Given request:
Starting at the line that contains "collection date: 1895" and ending at the line that contains "catalogue / barcode: US 3309081", copy those lines of the entries with "collectors" swapped for "collected by". Leave everything else unchanged.

Record list:
________

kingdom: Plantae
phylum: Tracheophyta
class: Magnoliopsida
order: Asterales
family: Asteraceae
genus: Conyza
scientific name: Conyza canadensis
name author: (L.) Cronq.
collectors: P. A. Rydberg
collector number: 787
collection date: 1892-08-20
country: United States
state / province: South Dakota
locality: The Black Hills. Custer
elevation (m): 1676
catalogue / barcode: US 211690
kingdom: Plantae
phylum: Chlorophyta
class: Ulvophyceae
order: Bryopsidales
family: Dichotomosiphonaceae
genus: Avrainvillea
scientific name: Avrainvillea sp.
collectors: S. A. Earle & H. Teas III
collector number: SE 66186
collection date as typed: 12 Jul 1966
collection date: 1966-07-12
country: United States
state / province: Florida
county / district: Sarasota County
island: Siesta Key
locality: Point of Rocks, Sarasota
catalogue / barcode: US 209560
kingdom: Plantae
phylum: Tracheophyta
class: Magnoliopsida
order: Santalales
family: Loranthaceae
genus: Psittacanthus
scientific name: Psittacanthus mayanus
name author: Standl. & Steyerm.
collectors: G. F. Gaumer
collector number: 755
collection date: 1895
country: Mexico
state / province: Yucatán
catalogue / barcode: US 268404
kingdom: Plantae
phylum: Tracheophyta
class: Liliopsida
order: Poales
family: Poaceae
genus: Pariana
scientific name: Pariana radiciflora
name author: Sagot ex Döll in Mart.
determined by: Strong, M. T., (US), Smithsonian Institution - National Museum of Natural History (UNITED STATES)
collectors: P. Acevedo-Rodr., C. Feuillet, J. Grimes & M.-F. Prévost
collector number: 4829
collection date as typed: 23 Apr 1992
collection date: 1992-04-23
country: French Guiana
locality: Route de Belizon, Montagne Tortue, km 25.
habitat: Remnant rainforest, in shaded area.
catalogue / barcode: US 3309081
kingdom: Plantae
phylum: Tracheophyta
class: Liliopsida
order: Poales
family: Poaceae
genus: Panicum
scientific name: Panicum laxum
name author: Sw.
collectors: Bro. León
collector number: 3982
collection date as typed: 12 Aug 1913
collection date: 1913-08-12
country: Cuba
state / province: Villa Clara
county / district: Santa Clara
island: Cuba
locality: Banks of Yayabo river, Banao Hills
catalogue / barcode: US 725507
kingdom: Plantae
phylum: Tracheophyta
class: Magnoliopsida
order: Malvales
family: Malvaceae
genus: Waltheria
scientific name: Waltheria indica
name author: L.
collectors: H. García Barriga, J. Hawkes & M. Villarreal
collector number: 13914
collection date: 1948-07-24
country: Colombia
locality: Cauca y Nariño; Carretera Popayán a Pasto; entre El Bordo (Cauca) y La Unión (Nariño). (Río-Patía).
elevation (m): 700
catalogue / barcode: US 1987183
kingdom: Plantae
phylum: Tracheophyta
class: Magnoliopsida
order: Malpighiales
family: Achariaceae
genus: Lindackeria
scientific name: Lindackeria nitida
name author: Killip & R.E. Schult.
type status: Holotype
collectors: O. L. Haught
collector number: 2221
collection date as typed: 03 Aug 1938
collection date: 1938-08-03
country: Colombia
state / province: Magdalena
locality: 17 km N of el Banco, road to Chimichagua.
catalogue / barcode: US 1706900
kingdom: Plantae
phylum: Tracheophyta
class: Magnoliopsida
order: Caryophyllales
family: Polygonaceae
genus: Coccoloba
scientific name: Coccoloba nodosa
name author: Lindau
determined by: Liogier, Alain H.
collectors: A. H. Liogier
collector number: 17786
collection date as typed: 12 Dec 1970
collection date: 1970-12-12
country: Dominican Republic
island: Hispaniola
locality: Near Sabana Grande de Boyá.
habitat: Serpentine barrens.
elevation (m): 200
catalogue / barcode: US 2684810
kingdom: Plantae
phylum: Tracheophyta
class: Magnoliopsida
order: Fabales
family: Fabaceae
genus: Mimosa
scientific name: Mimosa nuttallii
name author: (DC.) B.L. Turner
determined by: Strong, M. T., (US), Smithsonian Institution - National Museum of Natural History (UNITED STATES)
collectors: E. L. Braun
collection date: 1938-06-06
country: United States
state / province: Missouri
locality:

________

Worked answer:
collection date: 1895
country: Mexico
state / province: Yucatán
catalogue / barcode: US 268404
kingdom: Plantae
phylum: Tracheophyta
class: Liliopsida
order: Poales
family: Poaceae
genus: Pariana
scientific name: Pariana radiciflora
name author: Sagot ex Döll in Mart.
determined by: Strong, M. T., (US), Smithsonian Institution - National Museum of Natural History (UNITED STATES)
collected by: P. Acevedo-Rodr., C. Feuillet, J. Grimes & M.-F. Prévost
collector number: 4829
collection date as typed: 23 Apr 1992
collection date: 1992-04-23
country: French Guiana
locality: Route de Belizon, Montagne Tortue, km 25.
habitat: Remnant rainforest, in shaded area.
catalogue / barcode: US 3309081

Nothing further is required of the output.